**DIRECTIONS FOR THIS TASK**
Could you reproduce the lines below word for word, leaving out the pictures?

**RECORDED DATA**
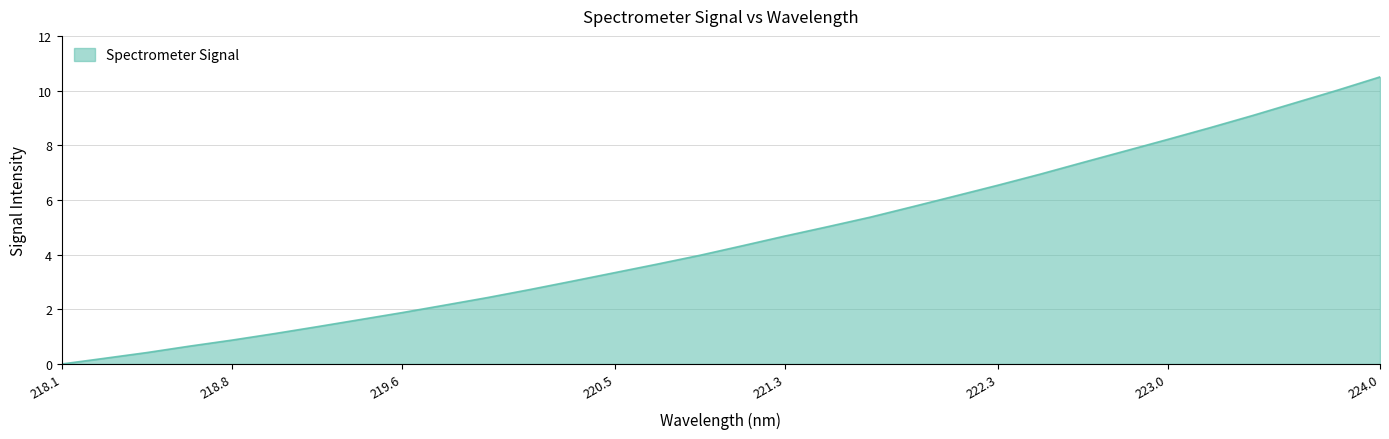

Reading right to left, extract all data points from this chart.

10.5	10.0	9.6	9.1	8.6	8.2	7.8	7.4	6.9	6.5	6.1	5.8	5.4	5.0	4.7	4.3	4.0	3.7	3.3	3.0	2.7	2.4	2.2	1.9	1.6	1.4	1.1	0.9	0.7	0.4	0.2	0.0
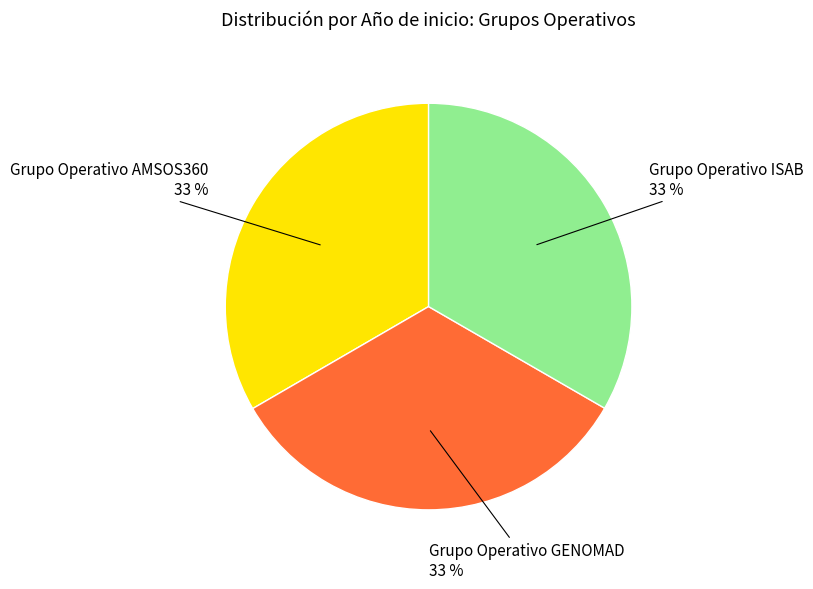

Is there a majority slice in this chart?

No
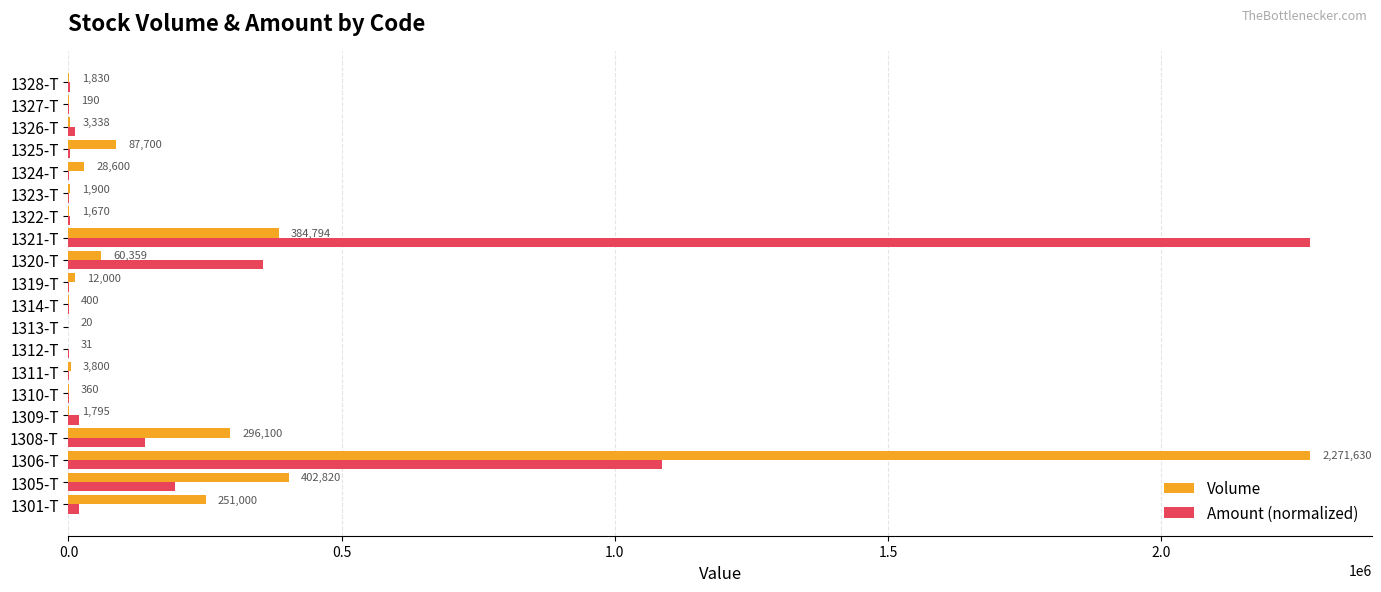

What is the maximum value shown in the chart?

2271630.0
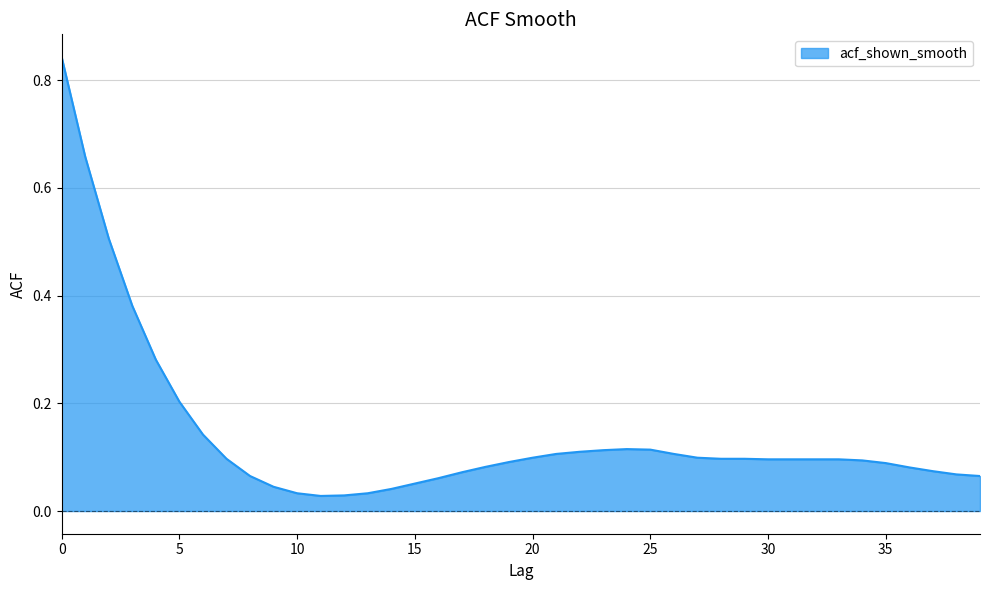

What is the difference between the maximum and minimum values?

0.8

**RESULT FOR THIS EXERCISE**
Reading right to left, extract all data points from this chart.

10.5	10.0	9.6	9.1	8.6	8.2	7.8	7.4	6.9	6.5	6.1	5.8	5.4	5.0	4.7	4.3	4.0	3.7	3.3	3.0	2.7	2.4	2.2	1.9	1.6	1.4	1.1	0.9	0.7	0.4	0.2	0.0

Is there a majority slice in this chart?

No

What is the maximum value shown in the chart?

2271630.0

What is the difference between the maximum and minimum values?

0.8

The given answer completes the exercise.